Le terme « régénératif » a sans doute été l’un des plus galvaudés de ces dernières saisons. Apposé sur des stratégies marketing comme une caution morale, il a souvent servi de paravent à des ambitions floues. En devenant la première Maison de Champagne à obtenir la certification Regenerative Organic Certified (ROC), Telmont ne se contente pas d’ajouter un acronyme sur une contre-étiquette. La Maison impose une méthode, une métrique et, surtout, un retour à la vérité agronomique. Ce niveau Bronze, obtenu pour une partie de ses vignobles déjà certifiés biologiques, marque moins une victoire qu’un point de départ rigoureux dans une région où la vigne est une lutte constante.

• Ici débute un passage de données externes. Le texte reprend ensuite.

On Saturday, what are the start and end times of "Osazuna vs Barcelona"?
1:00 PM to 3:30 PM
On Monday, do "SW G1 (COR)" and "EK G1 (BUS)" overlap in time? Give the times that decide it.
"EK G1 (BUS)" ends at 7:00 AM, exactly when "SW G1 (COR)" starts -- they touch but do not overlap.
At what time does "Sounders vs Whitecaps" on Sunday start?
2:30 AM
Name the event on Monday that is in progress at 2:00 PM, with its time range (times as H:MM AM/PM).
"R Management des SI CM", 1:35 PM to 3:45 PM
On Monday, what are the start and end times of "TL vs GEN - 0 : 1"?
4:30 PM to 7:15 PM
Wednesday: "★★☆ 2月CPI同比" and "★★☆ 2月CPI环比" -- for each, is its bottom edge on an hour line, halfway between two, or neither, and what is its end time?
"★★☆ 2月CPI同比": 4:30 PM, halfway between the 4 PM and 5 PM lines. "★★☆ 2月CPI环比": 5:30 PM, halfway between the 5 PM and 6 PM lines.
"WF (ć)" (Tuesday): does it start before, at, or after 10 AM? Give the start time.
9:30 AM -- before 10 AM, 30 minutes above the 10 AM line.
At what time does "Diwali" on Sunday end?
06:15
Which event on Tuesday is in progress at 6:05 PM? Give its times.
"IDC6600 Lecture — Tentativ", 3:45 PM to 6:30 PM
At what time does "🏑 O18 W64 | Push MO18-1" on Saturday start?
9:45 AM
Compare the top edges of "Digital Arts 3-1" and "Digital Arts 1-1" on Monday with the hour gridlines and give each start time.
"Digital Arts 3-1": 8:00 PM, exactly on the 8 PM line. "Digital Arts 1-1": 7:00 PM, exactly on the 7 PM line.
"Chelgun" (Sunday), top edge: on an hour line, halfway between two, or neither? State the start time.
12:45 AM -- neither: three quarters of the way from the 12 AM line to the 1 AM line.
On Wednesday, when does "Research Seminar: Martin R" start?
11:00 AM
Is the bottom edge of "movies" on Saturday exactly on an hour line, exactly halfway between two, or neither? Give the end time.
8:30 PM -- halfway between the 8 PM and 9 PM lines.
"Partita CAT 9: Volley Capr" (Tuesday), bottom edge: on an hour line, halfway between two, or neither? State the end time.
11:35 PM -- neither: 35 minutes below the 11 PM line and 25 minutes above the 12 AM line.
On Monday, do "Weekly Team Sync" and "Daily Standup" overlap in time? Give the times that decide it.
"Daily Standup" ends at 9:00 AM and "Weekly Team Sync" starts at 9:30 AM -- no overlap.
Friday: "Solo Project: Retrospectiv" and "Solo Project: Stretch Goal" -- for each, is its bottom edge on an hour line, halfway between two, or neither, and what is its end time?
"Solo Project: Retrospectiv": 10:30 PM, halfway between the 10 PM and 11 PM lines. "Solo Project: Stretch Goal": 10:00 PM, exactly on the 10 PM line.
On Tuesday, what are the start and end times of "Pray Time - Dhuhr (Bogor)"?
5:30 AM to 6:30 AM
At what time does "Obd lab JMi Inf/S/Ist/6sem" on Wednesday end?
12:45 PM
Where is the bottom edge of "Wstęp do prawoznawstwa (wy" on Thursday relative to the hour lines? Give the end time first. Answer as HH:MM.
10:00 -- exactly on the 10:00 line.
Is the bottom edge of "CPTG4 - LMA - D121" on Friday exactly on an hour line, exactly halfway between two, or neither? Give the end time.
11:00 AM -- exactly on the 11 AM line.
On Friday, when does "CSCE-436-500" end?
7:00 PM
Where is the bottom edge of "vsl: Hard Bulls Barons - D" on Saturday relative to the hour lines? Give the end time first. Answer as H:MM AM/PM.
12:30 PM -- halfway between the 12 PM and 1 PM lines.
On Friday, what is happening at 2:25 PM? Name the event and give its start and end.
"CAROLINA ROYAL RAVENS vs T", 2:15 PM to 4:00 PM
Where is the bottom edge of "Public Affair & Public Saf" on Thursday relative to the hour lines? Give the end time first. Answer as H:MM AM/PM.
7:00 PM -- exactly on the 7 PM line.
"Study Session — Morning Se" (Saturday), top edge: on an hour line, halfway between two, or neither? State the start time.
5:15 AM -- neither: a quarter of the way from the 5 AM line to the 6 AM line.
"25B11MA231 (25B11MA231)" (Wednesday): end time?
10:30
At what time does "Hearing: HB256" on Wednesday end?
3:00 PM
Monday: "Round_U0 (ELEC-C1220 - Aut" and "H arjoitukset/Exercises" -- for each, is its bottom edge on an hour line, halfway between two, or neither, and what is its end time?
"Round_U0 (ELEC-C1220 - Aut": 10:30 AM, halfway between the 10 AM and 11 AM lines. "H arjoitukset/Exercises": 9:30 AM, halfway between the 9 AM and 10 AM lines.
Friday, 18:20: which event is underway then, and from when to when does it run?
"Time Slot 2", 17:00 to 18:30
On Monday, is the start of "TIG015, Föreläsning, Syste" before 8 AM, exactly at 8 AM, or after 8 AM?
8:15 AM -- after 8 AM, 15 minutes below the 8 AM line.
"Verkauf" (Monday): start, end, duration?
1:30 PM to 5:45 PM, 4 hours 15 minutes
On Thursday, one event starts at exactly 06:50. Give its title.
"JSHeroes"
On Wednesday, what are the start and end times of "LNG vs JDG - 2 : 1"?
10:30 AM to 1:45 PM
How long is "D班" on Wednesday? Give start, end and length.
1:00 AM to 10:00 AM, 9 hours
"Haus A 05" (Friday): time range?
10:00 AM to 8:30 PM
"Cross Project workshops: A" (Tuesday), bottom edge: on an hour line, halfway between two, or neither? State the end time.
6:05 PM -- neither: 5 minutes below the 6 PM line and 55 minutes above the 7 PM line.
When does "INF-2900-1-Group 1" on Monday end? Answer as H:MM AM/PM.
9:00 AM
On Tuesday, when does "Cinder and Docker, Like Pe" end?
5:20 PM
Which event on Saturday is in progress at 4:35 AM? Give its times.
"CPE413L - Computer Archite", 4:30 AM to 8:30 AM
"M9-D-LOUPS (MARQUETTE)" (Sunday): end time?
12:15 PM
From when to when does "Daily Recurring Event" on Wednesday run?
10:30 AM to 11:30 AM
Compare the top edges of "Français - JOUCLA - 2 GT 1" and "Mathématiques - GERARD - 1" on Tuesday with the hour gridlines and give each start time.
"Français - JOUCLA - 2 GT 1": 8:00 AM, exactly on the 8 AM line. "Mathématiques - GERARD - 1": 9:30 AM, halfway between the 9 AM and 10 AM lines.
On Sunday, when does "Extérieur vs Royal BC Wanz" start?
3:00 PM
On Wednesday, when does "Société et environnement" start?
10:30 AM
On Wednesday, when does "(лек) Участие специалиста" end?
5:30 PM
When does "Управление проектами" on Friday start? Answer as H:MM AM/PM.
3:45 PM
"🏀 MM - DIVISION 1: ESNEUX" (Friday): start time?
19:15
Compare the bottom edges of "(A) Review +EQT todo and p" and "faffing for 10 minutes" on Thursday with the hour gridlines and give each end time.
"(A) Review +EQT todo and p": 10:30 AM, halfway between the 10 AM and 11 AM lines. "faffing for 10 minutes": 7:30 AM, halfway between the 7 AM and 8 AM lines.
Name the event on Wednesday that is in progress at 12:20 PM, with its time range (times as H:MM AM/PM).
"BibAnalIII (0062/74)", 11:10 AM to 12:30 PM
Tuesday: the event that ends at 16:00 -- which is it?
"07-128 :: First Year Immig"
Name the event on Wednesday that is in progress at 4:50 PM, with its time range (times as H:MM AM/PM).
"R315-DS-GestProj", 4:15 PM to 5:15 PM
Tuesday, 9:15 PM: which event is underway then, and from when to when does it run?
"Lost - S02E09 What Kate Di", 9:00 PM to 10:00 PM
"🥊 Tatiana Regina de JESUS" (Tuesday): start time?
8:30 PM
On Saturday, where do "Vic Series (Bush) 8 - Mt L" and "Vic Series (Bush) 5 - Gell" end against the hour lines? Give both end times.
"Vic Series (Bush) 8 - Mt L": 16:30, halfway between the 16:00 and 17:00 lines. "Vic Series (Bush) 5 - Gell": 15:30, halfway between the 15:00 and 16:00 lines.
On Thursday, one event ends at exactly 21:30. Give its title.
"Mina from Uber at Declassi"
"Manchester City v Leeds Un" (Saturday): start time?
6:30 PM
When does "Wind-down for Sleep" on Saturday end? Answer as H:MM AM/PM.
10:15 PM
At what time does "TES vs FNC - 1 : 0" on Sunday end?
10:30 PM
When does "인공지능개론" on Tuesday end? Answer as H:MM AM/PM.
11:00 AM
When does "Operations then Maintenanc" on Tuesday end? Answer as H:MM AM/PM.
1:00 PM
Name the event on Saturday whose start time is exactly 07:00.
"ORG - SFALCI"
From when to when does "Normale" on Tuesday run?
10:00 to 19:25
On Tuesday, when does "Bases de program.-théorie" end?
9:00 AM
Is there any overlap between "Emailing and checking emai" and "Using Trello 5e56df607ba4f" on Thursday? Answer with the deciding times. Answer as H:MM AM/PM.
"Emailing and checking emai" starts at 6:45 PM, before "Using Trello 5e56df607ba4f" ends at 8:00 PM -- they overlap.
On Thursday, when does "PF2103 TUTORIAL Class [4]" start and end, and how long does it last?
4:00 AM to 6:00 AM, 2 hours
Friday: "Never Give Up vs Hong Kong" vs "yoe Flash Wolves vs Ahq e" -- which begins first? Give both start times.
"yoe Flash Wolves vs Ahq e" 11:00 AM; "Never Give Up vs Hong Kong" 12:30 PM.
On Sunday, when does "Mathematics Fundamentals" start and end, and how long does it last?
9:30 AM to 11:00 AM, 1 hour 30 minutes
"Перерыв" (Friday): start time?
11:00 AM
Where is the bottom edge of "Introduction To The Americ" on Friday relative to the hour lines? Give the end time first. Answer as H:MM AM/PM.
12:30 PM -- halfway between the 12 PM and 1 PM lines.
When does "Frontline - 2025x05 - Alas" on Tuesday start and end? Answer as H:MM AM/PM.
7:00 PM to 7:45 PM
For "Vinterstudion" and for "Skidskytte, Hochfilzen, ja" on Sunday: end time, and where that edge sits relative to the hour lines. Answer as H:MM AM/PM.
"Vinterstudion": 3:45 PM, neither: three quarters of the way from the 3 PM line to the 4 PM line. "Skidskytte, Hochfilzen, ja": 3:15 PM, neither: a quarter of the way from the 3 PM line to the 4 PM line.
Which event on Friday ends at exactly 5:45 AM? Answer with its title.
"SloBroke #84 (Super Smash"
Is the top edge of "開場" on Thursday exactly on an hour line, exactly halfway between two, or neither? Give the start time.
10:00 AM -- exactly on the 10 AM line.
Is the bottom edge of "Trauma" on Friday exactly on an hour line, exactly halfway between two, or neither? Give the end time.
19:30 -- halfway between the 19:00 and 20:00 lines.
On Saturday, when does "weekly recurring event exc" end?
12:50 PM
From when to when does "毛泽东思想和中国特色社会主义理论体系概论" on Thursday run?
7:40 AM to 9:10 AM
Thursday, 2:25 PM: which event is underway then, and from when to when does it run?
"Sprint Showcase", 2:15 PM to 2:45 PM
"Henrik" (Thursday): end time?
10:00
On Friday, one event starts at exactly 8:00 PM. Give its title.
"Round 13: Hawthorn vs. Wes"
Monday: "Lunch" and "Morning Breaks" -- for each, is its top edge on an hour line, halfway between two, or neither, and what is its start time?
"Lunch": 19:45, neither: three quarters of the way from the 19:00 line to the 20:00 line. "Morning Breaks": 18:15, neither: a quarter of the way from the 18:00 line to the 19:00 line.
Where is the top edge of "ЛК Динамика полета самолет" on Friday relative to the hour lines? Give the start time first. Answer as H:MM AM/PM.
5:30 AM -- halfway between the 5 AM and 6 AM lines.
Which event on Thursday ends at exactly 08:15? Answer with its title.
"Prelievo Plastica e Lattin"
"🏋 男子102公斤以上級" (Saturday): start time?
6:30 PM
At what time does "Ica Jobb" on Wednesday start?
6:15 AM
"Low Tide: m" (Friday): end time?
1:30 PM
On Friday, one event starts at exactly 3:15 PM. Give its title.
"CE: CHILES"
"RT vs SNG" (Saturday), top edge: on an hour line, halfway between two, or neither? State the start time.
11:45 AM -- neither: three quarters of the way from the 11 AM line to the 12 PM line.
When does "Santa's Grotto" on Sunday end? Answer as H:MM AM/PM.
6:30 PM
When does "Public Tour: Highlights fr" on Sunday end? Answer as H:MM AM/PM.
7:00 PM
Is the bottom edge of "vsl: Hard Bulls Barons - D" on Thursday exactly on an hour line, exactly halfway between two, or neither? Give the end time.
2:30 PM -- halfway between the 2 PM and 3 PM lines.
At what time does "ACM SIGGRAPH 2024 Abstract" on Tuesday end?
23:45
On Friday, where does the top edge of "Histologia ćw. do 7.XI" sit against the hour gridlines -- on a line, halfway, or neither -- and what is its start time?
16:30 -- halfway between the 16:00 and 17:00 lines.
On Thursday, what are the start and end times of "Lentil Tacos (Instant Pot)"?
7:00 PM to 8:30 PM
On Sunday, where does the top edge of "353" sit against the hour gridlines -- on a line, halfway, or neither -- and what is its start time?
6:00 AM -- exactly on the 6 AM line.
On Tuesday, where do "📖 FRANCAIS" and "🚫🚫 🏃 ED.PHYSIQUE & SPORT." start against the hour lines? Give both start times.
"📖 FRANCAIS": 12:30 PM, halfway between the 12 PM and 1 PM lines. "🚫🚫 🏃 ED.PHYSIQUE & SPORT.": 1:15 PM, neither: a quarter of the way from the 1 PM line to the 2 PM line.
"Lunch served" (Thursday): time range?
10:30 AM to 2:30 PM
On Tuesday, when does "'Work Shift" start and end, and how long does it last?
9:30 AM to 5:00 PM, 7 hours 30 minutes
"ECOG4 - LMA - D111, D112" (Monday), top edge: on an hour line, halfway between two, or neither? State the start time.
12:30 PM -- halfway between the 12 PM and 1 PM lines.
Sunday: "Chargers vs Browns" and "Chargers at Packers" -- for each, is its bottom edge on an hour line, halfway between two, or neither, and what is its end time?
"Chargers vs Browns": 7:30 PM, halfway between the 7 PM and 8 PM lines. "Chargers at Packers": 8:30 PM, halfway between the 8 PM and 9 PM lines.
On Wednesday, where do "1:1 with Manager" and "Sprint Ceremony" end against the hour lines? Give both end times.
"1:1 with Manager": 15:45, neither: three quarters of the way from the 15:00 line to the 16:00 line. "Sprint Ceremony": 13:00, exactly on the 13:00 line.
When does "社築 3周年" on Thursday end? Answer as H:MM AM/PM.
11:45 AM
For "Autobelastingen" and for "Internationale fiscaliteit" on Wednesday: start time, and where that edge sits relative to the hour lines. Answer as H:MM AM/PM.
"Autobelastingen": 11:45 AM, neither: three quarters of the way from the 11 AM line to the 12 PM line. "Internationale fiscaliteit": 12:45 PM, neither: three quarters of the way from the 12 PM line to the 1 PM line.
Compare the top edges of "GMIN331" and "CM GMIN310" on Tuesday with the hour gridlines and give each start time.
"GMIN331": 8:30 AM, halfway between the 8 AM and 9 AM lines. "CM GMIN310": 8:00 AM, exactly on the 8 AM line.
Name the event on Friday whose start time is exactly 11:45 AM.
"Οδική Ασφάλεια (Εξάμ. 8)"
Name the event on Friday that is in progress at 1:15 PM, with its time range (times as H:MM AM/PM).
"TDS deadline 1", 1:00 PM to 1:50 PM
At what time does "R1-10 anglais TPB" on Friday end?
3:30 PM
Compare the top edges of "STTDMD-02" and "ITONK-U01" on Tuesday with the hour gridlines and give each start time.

La certification ROC, établie en 2017 par la Regenerative Organic Alliance, se distingue par son intransigeance structurelle : le bio n’est pas un objectif, c’est un prérequis. Sans cette base, impossible de prétendre à la régénération. C’est ici que la démarche de Telmont prend son épaisseur. Là où d’autres parlent d’intentions, le label, audité par des organismes indépendants comme Ecocert, documente des faits. Il impose une trinité exigeante : la santé des sols, le bien-être animal (via la biodiversité intégrée) et l’équité sociale. Il ne s’agit plus seulement de ne pas nuire, mais de réparer.
En Champagne, cette bascule relève de la performance technique. La viticulture septentrionale, soumise à l’humidité et aux maladies cryptogamiques, ne pardonne aucune approximation. Convertir un vignoble au bio, puis au régénératif, exige une rigueur du geste absolue : gestion des couverts végétaux pour fixer le carbone, non-labour pour préserver la vie microbienne, plantation d’arbres. C’est un travail de temps long, une acceptation du risque agronomique face au confort de la chimie de synthèse. Telmont, dans le cadre de son projet « Au Nom de la Terre », s’est fixé un cap clair : convertir l’intégralité du domaine et de ses partenaires d’ici 2031.
L’obtention du niveau Bronze n’est donc pas une fin en soi, mais la validation d’une trajectoire. Si la présence de Leonardo DiCaprio à l’actionnariat offre une caisse de résonance médiatique indéniable, la véritable révolution est silencieuse, souterraine. Elle se joue dans la capacité de la Maison à faire école, à prouver que le modèle est viable économiquement et techniquement à grande échelle. À terme, la seule preuve qui vaudra sera celle du verre. Si la promesse de sols vivants se traduit par des vins plus vibrants, plus précis, plus ancrés dans leur terroir, alors la viticulture régénérative aura dépassé le stade du concept pour devenir une condition esthétique du grand vin de Champagne.